Date: 16 December 2019 , 19:30
News ID: 7983

Asia-Pacific naphtha crackers to cut operating rates

Several naphtha-based crackers throughout Asia-Pacific are considering cutting their operating rates as margin losses deepen.
Asia-Pacific naphtha crackers to cut operating rates

Prices of naphtha have been rising from below $500/t cfr Japan in early October to more than $570/t cfr Japan this week. Prices of ethylene fell from $800/t cfr northeast Asia to $700/t cfr over the same period. Propylene prices also fell from $990/t cfr northeast Asia at the end of October to $700/t cfr this week.

Rising feedstock costs while olefins prices fall have resulted in cracker operators experiencing mounting margins pressure. Naphtha crackers margins were almost $280/t in early October but are now at almost -$140/t this week, according to Argus' calculations.
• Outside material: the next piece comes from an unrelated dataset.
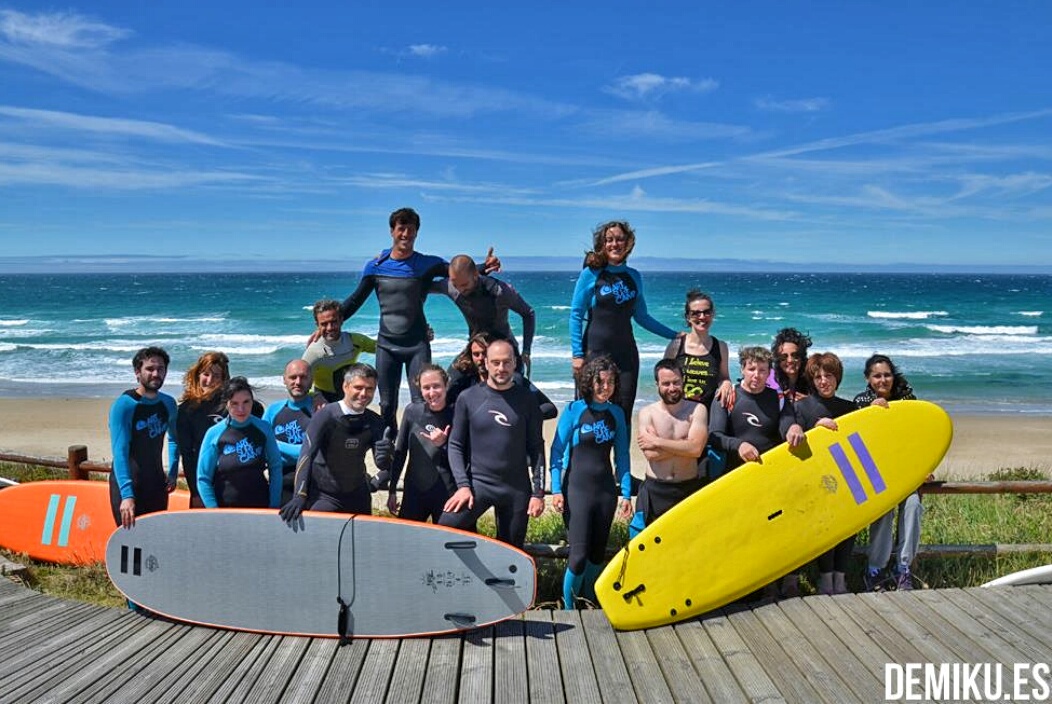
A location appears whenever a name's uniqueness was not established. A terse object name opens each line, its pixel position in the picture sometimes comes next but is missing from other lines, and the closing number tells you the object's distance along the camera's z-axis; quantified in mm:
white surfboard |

South Korea's SKGC in October had already dropped the operating rate at its smaller 160,000 t/yr cracker to 80pc. The producer will now be cutting rates at its larger 670,000 t/yr cracker as well, although details are not immediately available. Market participants forecast SKGC will reduce run rates at the larger cracker by 10-20pc.
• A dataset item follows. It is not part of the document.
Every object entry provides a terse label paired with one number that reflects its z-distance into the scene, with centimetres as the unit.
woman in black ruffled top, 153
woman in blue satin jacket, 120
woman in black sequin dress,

Other naphtha cracker operators in October also adjusted operating rates marginally lower to ease inventory pressure after operating rates at derivative polyethylene units were reduced. But these units are now operating normally. Chinese crackers are currently maintaining their operating rates and have no intention to cut output for now.

More South Korean naphtha crackers are now seriously considering rate cuts. LG Chemicals expects to soon make a decision soon about cutting operations by 10-15pc at its larger Daesan-based cracker with a capacity of 1.27mn t/yr. Lotte Chemical and YNCC are also considering adjusting production lower at their cracker and related derivative units.

A southeast Asian producer has possibly loaded down its cracker operations since October, although details are not immediately available. Crackers owned by Siam Cement and Dow Chemicals in Thailand will also rationalize operations. Map Ta Phut Olefins' 900,000 t/yr cracker and the Rayong Olefins' 800,000 t/yr cracker will both cut run rates by 10pc in January.